> _What you have to do_:
Reproduce the data below from its first line up to and including the line containing "Reading right to left, extract", keeping every line the same as it appears.

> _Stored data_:
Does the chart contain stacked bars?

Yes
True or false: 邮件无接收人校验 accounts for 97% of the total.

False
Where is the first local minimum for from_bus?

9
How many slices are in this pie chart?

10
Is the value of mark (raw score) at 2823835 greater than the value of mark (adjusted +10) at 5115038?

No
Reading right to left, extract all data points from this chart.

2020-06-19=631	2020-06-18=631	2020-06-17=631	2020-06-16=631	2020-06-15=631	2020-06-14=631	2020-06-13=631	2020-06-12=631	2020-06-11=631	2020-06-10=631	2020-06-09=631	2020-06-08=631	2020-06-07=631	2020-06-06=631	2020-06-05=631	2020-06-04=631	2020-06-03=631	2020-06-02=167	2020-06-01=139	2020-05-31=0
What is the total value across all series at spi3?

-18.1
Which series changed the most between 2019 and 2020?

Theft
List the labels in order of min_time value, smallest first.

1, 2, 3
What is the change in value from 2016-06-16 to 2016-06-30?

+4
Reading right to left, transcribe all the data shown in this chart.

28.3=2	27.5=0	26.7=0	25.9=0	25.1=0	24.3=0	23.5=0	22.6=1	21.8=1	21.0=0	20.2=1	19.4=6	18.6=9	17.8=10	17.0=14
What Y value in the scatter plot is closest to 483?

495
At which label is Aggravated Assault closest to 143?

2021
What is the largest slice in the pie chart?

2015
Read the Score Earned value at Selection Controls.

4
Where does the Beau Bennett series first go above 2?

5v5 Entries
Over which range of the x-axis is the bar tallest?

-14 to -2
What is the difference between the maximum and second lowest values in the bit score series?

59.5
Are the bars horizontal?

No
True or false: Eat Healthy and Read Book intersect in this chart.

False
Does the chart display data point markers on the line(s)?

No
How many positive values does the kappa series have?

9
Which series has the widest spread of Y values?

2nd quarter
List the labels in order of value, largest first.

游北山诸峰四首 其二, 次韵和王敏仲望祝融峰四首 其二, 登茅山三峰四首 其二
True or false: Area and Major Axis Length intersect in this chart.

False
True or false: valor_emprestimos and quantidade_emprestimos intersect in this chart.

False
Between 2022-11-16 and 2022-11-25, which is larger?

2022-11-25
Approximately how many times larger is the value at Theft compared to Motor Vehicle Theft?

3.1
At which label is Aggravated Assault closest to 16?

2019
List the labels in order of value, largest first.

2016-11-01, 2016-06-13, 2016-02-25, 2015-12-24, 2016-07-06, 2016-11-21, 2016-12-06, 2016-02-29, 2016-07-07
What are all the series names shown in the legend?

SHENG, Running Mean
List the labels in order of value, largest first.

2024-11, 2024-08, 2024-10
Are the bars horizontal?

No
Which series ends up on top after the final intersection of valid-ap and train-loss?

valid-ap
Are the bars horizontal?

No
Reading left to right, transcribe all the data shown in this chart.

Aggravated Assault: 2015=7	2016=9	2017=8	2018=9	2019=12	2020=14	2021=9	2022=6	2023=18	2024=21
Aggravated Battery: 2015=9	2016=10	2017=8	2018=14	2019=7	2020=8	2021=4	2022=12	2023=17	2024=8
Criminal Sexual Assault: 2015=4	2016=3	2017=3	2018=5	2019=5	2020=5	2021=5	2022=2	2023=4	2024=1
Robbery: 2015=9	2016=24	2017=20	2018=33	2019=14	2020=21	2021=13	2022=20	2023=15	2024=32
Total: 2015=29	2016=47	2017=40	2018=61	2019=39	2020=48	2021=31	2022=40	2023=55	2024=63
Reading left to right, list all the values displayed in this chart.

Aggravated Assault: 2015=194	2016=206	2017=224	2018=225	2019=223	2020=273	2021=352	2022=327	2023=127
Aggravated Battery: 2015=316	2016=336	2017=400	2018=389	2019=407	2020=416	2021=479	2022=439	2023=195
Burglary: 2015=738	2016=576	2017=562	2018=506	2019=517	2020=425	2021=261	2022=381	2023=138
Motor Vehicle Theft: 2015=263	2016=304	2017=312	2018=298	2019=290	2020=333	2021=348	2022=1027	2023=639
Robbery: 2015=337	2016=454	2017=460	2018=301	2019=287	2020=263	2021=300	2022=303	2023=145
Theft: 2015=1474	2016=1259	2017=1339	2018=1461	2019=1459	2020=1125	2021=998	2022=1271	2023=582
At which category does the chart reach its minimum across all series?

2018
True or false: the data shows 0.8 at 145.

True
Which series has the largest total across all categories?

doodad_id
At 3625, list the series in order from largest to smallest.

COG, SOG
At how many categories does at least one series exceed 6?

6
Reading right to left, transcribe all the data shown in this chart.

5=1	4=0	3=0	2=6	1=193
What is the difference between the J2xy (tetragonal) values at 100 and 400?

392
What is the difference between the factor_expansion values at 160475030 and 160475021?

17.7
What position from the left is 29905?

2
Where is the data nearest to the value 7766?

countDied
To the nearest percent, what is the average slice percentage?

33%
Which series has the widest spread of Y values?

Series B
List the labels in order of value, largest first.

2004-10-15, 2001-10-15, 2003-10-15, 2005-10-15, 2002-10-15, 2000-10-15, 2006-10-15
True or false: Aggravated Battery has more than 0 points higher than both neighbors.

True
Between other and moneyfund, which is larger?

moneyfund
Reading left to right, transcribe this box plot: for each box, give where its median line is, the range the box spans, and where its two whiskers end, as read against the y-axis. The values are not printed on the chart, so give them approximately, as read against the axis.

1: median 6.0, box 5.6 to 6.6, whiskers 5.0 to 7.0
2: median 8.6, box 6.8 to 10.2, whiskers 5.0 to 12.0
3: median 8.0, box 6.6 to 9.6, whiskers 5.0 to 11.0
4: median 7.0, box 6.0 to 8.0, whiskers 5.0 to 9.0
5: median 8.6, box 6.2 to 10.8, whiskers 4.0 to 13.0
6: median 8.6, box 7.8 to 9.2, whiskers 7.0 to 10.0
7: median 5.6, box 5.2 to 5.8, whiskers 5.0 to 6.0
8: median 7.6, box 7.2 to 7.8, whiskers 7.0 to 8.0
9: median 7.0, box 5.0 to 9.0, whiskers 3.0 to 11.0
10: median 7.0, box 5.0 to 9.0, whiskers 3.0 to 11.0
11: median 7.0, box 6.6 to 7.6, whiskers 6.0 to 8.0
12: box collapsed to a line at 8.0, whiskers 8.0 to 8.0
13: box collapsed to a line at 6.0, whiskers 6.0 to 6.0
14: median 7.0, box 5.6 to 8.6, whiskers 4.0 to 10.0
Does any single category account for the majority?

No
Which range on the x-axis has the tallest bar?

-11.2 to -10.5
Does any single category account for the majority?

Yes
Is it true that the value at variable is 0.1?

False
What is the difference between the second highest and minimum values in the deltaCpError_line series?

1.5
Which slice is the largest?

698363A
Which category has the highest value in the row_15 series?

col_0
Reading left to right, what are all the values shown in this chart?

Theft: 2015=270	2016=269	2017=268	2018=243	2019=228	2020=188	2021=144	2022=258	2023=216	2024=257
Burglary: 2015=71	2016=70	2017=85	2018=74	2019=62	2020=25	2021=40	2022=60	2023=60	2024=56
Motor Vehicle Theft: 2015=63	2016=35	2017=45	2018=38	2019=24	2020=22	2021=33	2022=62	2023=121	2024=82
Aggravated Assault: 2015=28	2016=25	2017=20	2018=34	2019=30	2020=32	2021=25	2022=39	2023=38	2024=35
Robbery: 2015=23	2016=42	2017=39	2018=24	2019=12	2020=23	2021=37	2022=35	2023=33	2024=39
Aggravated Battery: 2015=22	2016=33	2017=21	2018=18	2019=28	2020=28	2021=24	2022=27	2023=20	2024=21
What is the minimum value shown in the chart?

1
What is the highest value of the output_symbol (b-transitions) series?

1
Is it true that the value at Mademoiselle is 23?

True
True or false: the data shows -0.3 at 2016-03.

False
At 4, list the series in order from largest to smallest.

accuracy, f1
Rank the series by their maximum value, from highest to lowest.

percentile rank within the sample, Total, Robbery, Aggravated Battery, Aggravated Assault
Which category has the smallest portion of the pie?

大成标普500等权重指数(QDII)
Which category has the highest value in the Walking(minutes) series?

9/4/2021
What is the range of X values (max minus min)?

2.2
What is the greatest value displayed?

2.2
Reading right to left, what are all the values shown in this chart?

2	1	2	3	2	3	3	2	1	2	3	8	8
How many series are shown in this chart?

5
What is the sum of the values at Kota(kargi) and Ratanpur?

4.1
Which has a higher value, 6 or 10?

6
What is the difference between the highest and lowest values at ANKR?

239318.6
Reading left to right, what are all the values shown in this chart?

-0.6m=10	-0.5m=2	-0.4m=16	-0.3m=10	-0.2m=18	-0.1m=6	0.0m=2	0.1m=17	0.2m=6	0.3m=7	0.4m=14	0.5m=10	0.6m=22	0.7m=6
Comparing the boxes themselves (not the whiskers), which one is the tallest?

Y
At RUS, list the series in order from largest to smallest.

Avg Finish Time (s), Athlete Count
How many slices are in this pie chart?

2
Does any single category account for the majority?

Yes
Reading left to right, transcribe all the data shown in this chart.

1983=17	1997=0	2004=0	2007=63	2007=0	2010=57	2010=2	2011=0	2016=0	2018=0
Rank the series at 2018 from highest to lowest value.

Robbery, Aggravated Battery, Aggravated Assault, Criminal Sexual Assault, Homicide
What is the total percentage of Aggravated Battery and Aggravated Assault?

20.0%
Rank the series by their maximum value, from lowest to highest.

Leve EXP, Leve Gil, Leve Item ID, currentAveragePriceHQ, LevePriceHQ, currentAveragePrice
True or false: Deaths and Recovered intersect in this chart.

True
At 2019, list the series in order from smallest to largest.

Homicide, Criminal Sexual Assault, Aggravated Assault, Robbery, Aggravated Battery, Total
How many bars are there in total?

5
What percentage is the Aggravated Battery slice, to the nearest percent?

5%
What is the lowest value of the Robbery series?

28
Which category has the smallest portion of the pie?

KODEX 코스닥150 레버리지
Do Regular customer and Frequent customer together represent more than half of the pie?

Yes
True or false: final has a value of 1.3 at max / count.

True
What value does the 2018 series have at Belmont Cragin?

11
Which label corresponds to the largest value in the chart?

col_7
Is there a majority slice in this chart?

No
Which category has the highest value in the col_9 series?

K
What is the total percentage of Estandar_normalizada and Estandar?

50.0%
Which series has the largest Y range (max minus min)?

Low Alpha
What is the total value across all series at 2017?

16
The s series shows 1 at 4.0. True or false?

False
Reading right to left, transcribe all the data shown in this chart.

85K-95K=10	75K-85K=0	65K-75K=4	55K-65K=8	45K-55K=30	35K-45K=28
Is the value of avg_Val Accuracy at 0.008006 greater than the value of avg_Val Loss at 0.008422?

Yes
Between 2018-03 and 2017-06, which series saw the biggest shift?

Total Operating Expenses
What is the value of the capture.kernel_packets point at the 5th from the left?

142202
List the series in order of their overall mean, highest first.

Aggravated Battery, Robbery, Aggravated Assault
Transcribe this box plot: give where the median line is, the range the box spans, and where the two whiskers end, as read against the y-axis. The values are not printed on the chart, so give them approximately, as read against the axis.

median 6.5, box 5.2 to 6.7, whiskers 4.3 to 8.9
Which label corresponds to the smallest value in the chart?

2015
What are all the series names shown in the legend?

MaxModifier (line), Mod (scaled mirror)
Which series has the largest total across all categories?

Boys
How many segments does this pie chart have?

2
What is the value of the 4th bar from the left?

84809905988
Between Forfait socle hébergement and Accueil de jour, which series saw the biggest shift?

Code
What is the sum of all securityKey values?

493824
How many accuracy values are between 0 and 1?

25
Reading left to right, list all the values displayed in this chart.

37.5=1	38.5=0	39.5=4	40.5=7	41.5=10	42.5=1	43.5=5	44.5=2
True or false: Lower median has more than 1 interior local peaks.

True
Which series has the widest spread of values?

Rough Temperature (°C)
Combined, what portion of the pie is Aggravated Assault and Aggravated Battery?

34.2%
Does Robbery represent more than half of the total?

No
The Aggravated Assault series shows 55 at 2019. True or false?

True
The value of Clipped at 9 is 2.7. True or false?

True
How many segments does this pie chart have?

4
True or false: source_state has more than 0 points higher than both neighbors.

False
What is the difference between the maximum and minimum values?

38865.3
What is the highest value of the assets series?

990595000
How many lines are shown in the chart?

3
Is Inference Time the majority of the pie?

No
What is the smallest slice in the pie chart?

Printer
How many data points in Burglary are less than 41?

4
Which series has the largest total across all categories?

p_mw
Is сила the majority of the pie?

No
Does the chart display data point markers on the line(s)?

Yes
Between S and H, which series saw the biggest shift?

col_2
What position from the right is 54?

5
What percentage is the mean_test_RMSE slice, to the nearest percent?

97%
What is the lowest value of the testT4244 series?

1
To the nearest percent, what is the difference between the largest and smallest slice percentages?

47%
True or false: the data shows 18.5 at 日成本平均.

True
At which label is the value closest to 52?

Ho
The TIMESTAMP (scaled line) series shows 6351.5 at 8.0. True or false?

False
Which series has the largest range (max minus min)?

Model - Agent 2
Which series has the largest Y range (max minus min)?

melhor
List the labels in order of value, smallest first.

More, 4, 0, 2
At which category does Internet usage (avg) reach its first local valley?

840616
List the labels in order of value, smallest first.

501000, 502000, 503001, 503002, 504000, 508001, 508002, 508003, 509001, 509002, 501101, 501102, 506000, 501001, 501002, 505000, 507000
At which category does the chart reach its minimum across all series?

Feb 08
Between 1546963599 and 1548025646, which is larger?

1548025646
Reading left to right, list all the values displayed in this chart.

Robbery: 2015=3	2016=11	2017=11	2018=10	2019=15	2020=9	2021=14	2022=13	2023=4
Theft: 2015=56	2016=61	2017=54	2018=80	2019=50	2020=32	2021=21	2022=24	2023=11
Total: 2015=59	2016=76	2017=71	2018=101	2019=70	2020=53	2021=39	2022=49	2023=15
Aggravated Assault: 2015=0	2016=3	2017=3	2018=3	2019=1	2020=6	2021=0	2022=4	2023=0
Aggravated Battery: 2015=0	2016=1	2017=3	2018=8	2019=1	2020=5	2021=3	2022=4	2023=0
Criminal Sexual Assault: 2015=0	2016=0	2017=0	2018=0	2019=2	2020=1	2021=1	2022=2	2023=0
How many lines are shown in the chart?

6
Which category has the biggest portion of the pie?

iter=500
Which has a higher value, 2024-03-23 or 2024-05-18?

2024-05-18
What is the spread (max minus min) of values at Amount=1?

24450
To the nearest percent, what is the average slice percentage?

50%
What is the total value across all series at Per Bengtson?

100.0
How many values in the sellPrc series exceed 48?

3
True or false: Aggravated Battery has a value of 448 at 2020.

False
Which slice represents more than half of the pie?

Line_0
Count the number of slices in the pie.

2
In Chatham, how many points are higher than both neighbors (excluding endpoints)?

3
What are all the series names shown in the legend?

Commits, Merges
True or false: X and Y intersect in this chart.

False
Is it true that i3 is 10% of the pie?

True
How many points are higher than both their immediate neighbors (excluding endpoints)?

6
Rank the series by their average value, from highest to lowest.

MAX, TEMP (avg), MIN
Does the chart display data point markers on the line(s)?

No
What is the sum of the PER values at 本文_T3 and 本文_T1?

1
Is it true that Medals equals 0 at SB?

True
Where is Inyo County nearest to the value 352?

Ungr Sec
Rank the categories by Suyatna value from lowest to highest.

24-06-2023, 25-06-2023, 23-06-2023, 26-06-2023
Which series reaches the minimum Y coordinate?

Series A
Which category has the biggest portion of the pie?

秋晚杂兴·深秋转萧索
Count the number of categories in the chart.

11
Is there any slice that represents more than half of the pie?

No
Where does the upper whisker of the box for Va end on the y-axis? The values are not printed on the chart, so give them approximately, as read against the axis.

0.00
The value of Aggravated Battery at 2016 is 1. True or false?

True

> _Expected answer_:
Does the chart contain stacked bars?

Yes
True or false: 邮件无接收人校验 accounts for 97% of the total.

False
Where is the first local minimum for from_bus?

9
How many slices are in this pie chart?

10
Is the value of mark (raw score) at 2823835 greater than the value of mark (adjusted +10) at 5115038?

No
Reading right to left, extract all data points from this chart.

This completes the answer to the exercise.